Housing shortages is not a challenge unique to Zimbabwe alone but prevalent across Sub Sahara Africa as rapid urbanisation happened in the past two decades.

It is estimated that African cities add almost 40 000 people every day due to the rural to urban migration as people search for employment in urban centres.

Poor financing models have been one of the major challenges affecting African governments from taking the leading role in provision of affordable housing solutions especially for the lower income earners.

Apart from poor financing models, the rising effects of climate change have also been a cause for concern as natural disasters such as flooding have damaged the already existing infrastructure, further widening the housing deficit in the country.

In line with this, Minister Garwe said Government was looking at incorporating new technologies that ensures settlements are disaster-proof to avoid loss or damage of properties as well as renewable energy sources.

In March this year, tropical cyclone Idai caused severe damages to properties as well as loss of lives in the country especially in the Chimanimani in the Manicaland Province.

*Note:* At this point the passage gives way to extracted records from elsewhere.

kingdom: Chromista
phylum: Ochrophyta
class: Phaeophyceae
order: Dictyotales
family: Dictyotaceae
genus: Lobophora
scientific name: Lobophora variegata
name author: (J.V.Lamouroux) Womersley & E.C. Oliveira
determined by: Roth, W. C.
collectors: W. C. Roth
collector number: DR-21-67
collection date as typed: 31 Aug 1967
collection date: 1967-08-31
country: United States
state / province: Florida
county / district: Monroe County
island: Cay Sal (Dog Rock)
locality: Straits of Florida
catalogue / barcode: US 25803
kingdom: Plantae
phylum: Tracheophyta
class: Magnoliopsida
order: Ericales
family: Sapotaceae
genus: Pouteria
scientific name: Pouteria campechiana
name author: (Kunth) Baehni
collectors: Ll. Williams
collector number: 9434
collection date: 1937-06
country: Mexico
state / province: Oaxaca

“In the wake of natural disasters, that is, the devastating Cyclone Idai of March 2019, we would want to rebuild stronger structures and in light of this, my Ministry is intending on engaging relevant stakeholders in the architecture and engineering fraternity, as well as those for the initial spatial planning who will ultimately determine where such settlements will be located,” he said.

Minister Garwe also added that Government would rein in on land barons as well as regularise the current settlements as measures to bring sanity in urban centres.

This will ensure new developments have the necessary infrastructure developments before residents can move in, for instance decent road networks, sewer and electricity infrastructure, as opposed to the current developments with none of these essentials.

“From today onwards, there will be no more settlements without proper development. We also want to regularise those already existing settlements because they will not be ideal in achieving our 2030 goals,” he said.

His comments come as a Government appointed Land Commission this week revealed that the State was prejudiced of over US$3 billion in corrupt state land sales over the past 15 years, with land barons pocketing most of that money.

The six-member Commission, headed by Justice Tendai Uchena, was set up in 2018 to investigate the sale of urban state land since 2005.

Presenting the Commission’s findings, Justice Uchena said state land valued at around US$3,4 billion had been sold to various beneficiaries during the period under review.

“Government has recovered less than 10 percent of the value (of the sold land) and is owed almost US$3 billion by beneficiaries,” said Justice Uchena.